THE PROBLEM: Scan the records below. Copy every line in which the word "pulmonaire" appears.
DATA PROVIDED below:
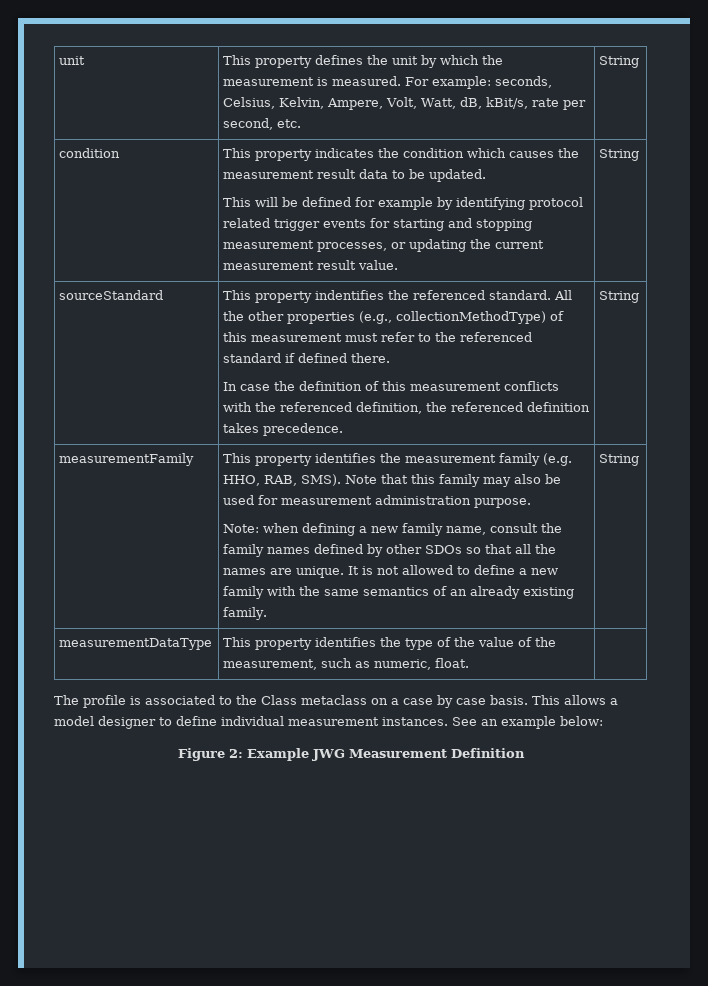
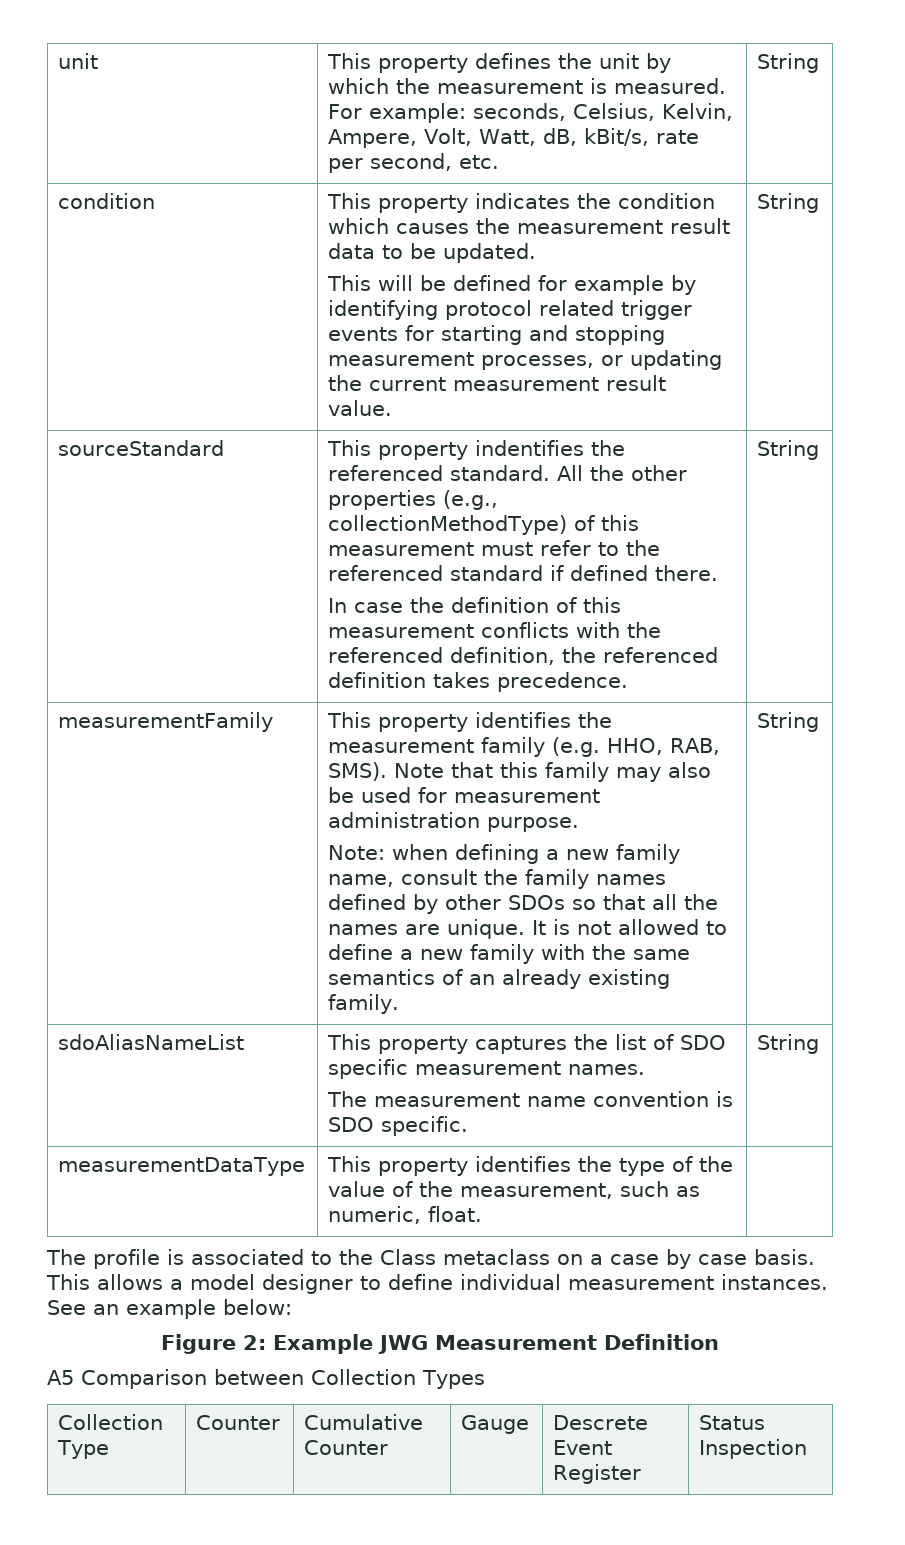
(640, 460) none -> [58,1034,245,1050] [327,1034,727,1054] [328,1059,646,1079] [327,1091,734,1107] [328,1116,469,1136] [757,1034,820,1054] // sdoAliasNameList | This property captures the list of SDO specific measurement names. // The measurement name convention is SDO specific. | String
(525, 753) none -> [47,1369,485,1389] [58,1414,164,1430] [57,1440,110,1459] [196,1415,281,1430] [304,1414,424,1430] [304,1440,389,1455] [461,1415,530,1434] [553,1415,649,1430] [553,1440,613,1455] [553,1464,642,1484] [699,1415,766,1430] [699,1439,808,1459] // A5 Comparison between Collection Types // Collection Type | Counter | Cumulative Counter | Gauge | Descrete Event Register | Status Inspection

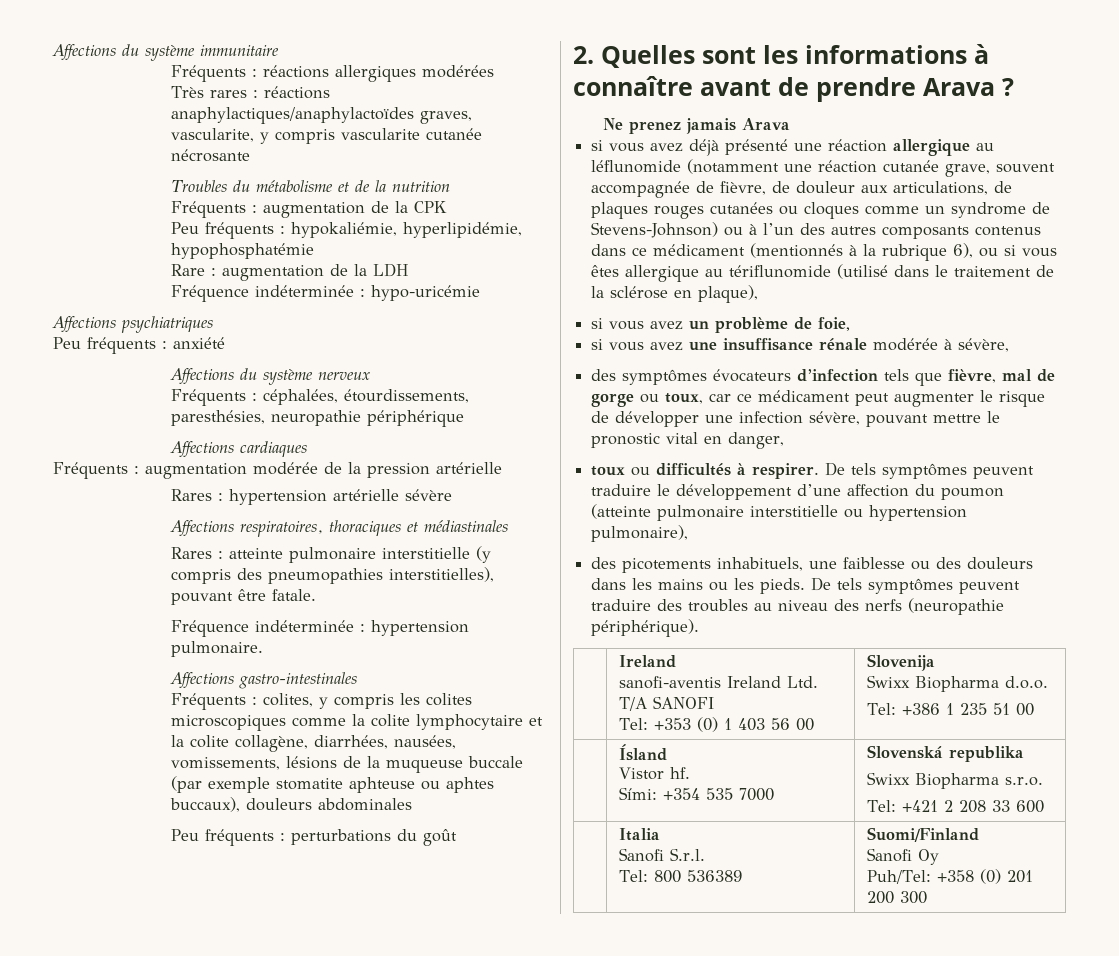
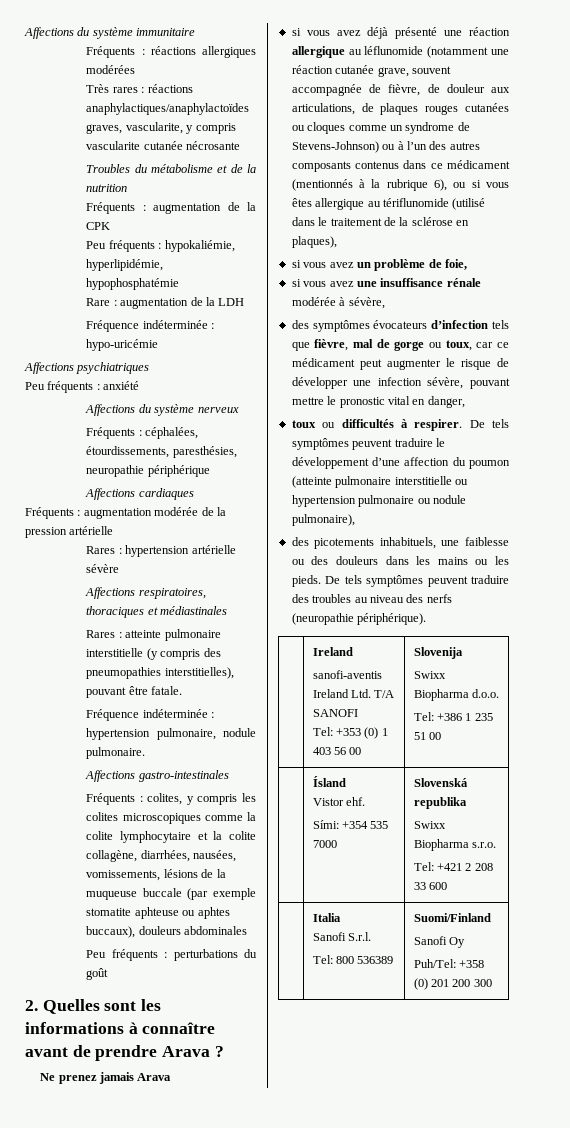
(470, 628) none -> [156,728,256,740] pulmonaire, nodule
[698,285,759,303] plaque), -> [291,236,337,248] plaques),
(968, 513) none -> [358,495,466,507] pulmonaire ou nodule
[669,767,690,779] hf. -> [346,797,366,806] ehf.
End of DATA PROVIDED.
FINISHED EXERCISE:
(470, 628) none -> [156,728,256,740] pulmonaire, nodule
(968, 513) none -> [358,495,466,507] pulmonaire ou nodule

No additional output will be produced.